Pierre Poilievre was asked about Ukraine, and his answer wasn’t about speeches or handshakes in Brussels. It was about pipelines.

“The best way to put Canada first while helping Ukraine is to sell our oil and gas in Europe.” His argument: Vladimir Putin bankrolls his war because Europe still buys his fuel. Poilievre said if Canada had built the Energy East pipeline, we’d be shipping a million barrels of oil a day to Europe right now.

He went further: approve LNG plants immediately, liquefy tens of billions of dollars of Canadian gas, and ship it overseas to “fully displace” Russian sales. His line: “Instead of the money going to Putin’s war machine, it will go to the trades workers in this country.”

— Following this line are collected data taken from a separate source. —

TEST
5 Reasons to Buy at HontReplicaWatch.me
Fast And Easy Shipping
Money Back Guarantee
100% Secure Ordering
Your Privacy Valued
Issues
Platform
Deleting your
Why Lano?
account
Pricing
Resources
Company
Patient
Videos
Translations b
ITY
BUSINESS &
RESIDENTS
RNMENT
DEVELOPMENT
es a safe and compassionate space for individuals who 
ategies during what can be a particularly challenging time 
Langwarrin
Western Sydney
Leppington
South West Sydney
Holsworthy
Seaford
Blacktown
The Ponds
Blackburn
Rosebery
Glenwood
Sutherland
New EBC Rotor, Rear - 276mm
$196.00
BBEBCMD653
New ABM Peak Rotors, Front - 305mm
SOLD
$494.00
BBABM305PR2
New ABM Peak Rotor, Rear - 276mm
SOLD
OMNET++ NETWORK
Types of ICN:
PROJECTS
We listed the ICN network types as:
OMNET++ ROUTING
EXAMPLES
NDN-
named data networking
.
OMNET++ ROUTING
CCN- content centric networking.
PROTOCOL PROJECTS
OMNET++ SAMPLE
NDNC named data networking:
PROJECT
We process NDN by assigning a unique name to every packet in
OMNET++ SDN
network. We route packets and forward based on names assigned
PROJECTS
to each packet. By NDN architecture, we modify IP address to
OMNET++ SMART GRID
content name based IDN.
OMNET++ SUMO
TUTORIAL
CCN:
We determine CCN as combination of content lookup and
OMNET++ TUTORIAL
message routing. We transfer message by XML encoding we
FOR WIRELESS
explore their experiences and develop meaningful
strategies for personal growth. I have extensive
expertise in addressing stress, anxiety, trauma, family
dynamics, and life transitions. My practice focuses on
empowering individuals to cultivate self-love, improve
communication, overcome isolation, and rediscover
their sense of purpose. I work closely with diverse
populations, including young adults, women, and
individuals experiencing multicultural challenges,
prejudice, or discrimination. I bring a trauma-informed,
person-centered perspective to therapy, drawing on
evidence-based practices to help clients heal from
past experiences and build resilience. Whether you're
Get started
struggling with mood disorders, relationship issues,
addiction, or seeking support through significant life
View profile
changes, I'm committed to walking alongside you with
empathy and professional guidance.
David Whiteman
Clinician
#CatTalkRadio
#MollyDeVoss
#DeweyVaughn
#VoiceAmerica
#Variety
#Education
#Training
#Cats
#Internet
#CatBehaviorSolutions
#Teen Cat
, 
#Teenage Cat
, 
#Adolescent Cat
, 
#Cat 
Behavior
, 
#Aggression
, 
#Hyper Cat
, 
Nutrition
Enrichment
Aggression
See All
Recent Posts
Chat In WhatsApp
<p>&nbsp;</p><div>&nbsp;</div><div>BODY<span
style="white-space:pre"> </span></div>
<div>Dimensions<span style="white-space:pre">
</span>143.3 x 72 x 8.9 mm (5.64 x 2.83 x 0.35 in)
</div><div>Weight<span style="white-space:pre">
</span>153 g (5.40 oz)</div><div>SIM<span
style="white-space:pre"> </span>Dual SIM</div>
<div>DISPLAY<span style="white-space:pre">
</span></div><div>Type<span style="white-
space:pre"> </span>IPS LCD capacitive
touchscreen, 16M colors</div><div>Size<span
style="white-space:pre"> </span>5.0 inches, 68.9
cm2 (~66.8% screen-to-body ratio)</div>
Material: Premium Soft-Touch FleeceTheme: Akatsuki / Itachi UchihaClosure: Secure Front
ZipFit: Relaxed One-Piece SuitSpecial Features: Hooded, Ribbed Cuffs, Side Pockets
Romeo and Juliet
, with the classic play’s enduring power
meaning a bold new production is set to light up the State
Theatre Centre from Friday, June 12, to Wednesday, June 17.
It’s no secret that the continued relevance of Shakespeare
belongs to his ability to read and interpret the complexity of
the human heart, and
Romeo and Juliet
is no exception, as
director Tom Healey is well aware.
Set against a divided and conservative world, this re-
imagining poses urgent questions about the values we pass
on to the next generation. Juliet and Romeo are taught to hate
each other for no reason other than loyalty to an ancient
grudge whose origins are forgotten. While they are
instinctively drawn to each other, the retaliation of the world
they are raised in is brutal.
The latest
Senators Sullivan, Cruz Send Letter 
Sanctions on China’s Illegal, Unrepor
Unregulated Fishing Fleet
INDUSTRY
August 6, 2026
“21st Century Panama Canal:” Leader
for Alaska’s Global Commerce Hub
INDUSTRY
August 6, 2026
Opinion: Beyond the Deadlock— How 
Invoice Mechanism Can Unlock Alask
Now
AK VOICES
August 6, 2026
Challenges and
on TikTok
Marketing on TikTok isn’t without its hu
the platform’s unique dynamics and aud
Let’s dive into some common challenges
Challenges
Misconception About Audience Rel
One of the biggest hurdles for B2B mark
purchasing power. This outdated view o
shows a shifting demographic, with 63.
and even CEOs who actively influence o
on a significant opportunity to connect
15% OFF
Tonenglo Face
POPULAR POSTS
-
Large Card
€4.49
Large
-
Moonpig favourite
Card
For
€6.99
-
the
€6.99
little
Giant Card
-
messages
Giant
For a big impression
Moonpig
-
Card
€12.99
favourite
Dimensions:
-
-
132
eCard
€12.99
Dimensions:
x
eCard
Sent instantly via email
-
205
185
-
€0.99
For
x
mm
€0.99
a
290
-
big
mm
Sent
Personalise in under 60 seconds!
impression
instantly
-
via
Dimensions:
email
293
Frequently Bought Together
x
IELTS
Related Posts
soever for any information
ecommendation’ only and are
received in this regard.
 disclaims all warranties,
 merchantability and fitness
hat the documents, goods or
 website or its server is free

And then the indictment of the Liberals: “Mark Carney and the Liberals have blocked every single LNG project that has been put before them. As a result, we only have one plant and it was approved by Stephen Harper.”

So the contrast is stark. Carney talks about climate virtue. Poilievre says: build pipelines, sell fuel, kill Putin’s war economy, and pay Canadian workers. His closer: “That is how you put Canada first.”

Final Thoughts

So let’s just be honest. Under Mark Carney’s leadership, the numbers aren’t just bad they’re devastating. In a matter of months, Canada has lost 50,000 manufacturing jobs. These are not low-skill jobs; they are the backbone of the economy, the kind of work that built the middle class in this country. Add to that another 86,000 unemployed overall compared to when he took office. This is what Carney calls stability.

Now, if you’re a Temporary Foreign Worker, life looks pretty good. Ottawa has built an entire system around you cheap wages, little recourse, and companies happy to import you as disposable labor. If you’re a Carney insider, it looks even better. The government is 8% bigger than when Trudeau left, consultants are raking in 37% more, the bureaucracy is swelling. It’s one of the greatest insider rackets in modern Canadian politics.

But if you’re part of Canada’s middle class, if you’re a young person trying to buy a home, if you’re a worker trying to hold onto a job in a plant, a mill, or a construction site you are being hollowed out. You’re watching your wages stagnate, your housing costs explode, your jobs disappear overseas or into government-mandated “green transitions.” And when you ask for answers, what do you get? You get Patty Hajdu telling you not to be afraid of robots. You get Mark Carney telling you his deficits are “investments.” You get speeches about “climate virtue” and “AI literacy” while your livelihood collapses.

That’s the contrast Poilievre is trying to draw. On immigration, he says: let’s end the Temporary Foreign Worker scam, bring people in at a pace we can actually house and employ, and put Canadian workers first. On energy, he says: build the pipelines, approve the LNG projects, and stop funding Putin’s war by leaving Europe dependent on Russian fuel. On the economy, he says: stop measuring success by the size of government or the smoothness of a prime minister’s speeches, and start measuring it by the number of Canadians who can work, buy homes, and raise families in their own country.

So the choice is simple. Carney offers more of the same consultants, insiders, deficits, slogans, and the slow managed decline of a once-prosperous nation. Poilievre is offering something completely different: a chance to reverse the hollowing out of the middle class and to put Canadian jobs, Canadian energy, and Canadian sovereignty first.

If you’re an insider, Carney’s Canada works just fine. If you’re a middle-class Canadian, it’s a disaster. And that, in the end, is the dividing line in this country.